_Work task_
Repeat the stretch of entries below from the line with "wall art: none [324,398,438,502]" through the line with "vase: present [321,104,373,165]". Include both ends and add nothing.

_Dataset entries_
____________

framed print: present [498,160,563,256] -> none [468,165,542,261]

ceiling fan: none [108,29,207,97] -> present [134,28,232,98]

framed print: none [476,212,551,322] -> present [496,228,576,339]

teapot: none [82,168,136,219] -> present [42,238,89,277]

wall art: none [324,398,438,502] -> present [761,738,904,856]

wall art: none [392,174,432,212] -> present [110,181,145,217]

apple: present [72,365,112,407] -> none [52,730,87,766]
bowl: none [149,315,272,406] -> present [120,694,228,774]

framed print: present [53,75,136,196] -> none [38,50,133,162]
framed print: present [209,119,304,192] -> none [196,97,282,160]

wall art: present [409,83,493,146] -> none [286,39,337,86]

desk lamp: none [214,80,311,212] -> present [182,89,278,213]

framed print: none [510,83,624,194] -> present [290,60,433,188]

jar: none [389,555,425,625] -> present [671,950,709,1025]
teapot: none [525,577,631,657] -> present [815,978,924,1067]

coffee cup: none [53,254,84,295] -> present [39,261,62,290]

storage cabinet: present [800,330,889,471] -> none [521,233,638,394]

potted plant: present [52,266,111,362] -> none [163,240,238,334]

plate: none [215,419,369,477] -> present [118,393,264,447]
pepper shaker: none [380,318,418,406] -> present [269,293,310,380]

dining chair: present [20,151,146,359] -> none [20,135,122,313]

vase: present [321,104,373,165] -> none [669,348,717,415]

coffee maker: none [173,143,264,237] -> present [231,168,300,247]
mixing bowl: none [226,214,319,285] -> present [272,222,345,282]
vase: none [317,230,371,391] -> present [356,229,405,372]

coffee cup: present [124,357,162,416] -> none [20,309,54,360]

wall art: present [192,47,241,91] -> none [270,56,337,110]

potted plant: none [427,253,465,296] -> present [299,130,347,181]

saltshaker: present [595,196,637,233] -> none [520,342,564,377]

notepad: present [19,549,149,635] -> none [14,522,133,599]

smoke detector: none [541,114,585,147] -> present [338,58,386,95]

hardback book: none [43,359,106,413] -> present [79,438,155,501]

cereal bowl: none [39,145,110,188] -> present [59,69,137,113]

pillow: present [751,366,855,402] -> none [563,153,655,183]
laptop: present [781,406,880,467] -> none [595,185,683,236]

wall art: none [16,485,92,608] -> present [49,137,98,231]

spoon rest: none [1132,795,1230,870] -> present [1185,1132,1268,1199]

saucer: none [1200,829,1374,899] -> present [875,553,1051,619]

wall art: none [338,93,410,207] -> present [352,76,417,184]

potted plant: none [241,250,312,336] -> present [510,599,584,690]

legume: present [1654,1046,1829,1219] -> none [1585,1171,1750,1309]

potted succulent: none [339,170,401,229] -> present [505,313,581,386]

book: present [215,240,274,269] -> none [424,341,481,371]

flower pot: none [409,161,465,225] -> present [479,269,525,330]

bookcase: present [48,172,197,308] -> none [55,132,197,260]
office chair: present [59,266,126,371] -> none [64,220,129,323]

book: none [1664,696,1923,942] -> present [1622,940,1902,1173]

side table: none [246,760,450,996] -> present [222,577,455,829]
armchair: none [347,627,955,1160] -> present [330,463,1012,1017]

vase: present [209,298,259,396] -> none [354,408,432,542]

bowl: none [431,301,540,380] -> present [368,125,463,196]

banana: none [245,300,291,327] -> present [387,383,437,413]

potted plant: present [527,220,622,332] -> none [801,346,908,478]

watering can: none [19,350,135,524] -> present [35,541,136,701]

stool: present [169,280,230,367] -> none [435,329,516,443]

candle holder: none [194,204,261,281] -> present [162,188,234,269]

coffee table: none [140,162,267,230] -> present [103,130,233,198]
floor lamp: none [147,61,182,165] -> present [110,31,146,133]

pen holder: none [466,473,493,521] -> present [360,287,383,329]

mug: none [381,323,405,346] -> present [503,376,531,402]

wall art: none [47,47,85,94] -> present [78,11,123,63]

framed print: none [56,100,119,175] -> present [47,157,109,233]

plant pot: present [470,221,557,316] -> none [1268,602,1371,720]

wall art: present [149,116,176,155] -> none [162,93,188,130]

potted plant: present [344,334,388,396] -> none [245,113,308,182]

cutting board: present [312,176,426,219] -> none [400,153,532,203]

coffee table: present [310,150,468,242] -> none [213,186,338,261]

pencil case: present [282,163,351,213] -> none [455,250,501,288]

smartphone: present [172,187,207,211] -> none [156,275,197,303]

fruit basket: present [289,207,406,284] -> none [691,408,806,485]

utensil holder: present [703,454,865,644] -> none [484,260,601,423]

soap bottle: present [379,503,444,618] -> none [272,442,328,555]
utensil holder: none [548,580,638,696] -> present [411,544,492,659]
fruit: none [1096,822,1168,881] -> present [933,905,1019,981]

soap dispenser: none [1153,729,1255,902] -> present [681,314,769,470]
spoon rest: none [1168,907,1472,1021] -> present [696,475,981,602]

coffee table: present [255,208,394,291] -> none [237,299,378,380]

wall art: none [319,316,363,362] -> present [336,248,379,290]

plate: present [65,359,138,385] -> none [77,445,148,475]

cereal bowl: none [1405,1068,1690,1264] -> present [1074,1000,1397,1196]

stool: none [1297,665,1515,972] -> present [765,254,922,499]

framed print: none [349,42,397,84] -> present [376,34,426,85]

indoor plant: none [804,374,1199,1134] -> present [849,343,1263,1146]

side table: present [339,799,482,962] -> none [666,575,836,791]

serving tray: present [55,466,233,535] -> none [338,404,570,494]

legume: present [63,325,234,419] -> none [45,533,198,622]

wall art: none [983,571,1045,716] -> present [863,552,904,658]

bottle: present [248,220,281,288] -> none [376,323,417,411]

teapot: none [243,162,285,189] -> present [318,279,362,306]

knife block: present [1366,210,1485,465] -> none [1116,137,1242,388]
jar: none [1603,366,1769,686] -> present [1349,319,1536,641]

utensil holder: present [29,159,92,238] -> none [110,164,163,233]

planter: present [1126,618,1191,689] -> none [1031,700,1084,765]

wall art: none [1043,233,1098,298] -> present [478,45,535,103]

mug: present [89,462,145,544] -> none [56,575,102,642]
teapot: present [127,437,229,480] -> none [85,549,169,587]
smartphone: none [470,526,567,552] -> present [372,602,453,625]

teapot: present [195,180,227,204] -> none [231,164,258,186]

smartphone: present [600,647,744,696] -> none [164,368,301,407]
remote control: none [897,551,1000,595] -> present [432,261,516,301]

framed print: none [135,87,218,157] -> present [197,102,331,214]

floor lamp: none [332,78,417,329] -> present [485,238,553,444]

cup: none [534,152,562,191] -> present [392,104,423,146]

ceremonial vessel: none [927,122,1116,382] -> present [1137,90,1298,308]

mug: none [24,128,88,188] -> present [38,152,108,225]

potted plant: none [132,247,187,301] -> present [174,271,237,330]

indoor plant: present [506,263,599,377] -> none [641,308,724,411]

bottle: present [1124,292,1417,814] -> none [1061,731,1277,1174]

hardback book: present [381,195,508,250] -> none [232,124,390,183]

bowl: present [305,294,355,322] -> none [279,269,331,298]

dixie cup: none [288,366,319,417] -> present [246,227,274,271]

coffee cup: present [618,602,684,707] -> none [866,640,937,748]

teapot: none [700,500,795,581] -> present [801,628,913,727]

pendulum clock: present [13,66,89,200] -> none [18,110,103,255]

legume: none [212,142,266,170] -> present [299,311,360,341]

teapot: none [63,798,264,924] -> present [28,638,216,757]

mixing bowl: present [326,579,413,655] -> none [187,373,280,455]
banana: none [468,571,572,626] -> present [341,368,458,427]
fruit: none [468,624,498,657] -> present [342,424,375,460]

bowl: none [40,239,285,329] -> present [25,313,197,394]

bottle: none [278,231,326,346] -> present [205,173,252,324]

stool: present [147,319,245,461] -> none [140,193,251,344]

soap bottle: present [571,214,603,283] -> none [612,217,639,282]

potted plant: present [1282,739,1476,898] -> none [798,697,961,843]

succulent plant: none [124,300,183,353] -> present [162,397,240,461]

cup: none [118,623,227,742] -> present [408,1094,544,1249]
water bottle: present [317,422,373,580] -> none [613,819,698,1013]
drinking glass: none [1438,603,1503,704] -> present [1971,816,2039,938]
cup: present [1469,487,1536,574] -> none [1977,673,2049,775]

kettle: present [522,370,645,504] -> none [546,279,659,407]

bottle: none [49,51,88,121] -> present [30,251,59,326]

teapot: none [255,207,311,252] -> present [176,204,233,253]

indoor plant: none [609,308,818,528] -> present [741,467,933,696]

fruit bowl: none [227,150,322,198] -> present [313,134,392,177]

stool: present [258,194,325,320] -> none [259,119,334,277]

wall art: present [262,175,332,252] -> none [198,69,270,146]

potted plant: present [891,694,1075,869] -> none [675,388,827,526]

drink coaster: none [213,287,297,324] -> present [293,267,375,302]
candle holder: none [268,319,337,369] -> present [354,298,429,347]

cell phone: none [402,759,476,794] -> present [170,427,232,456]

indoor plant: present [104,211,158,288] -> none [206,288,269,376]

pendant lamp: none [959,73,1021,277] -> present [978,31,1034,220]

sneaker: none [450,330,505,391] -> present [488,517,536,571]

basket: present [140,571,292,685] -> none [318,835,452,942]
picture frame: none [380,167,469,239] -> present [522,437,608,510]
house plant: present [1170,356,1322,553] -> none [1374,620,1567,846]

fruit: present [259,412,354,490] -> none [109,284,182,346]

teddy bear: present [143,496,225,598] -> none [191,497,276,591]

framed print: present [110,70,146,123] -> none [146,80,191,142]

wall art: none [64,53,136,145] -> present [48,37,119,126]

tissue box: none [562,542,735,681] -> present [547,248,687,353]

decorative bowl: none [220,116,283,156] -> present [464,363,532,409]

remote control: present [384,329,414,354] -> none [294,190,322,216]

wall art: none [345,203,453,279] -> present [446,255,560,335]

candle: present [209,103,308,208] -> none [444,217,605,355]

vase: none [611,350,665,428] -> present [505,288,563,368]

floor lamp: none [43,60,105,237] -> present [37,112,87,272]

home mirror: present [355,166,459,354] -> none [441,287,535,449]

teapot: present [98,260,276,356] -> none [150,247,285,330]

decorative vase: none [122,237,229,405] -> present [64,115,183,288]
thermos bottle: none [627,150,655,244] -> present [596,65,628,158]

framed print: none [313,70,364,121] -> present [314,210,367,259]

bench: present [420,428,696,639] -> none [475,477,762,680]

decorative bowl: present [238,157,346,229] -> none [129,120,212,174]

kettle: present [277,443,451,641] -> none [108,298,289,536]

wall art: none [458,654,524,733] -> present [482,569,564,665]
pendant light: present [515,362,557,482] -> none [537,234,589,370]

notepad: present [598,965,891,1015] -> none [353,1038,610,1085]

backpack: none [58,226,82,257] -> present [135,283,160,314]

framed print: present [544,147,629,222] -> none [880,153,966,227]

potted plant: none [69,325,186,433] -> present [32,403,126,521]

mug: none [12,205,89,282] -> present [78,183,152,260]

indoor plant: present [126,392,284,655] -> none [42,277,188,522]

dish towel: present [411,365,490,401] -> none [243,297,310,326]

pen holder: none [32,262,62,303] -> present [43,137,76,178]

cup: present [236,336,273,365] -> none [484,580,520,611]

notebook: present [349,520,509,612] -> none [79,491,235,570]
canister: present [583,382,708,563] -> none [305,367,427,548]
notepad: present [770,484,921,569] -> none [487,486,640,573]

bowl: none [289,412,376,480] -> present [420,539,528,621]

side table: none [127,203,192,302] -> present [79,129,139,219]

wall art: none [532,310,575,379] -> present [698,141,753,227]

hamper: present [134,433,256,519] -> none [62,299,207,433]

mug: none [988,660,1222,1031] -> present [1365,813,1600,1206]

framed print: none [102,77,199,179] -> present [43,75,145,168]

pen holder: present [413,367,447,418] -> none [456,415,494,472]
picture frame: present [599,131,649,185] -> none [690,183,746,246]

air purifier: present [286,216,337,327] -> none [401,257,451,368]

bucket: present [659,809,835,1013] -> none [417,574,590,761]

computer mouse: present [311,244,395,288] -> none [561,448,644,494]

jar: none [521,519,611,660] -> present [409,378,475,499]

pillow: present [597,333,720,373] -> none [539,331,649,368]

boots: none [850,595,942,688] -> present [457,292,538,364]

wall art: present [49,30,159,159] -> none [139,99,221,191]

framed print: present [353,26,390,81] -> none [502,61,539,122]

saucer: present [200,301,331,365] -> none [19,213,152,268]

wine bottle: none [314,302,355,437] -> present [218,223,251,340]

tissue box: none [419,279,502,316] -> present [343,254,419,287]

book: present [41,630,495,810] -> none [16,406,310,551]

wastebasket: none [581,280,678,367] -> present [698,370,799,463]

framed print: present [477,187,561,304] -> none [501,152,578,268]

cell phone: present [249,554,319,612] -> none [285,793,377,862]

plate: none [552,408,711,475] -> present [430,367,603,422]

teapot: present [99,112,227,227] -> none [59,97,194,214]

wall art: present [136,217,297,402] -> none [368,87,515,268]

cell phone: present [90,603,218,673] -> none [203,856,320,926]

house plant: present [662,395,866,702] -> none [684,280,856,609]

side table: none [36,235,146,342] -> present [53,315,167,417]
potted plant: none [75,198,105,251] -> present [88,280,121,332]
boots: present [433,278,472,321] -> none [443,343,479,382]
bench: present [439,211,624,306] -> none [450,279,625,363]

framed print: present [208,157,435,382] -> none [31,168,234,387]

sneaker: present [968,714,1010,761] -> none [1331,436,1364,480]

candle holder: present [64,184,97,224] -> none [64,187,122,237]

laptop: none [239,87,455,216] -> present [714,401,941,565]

____________

_Expected answer_
wall art: none [324,398,438,502] -> present [761,738,904,856]

wall art: none [392,174,432,212] -> present [110,181,145,217]

apple: present [72,365,112,407] -> none [52,730,87,766]
bowl: none [149,315,272,406] -> present [120,694,228,774]

framed print: present [53,75,136,196] -> none [38,50,133,162]
framed print: present [209,119,304,192] -> none [196,97,282,160]

wall art: present [409,83,493,146] -> none [286,39,337,86]

desk lamp: none [214,80,311,212] -> present [182,89,278,213]

framed print: none [510,83,624,194] -> present [290,60,433,188]

jar: none [389,555,425,625] -> present [671,950,709,1025]
teapot: none [525,577,631,657] -> present [815,978,924,1067]

coffee cup: none [53,254,84,295] -> present [39,261,62,290]

storage cabinet: present [800,330,889,471] -> none [521,233,638,394]

potted plant: present [52,266,111,362] -> none [163,240,238,334]

plate: none [215,419,369,477] -> present [118,393,264,447]
pepper shaker: none [380,318,418,406] -> present [269,293,310,380]

dining chair: present [20,151,146,359] -> none [20,135,122,313]

vase: present [321,104,373,165] -> none [669,348,717,415]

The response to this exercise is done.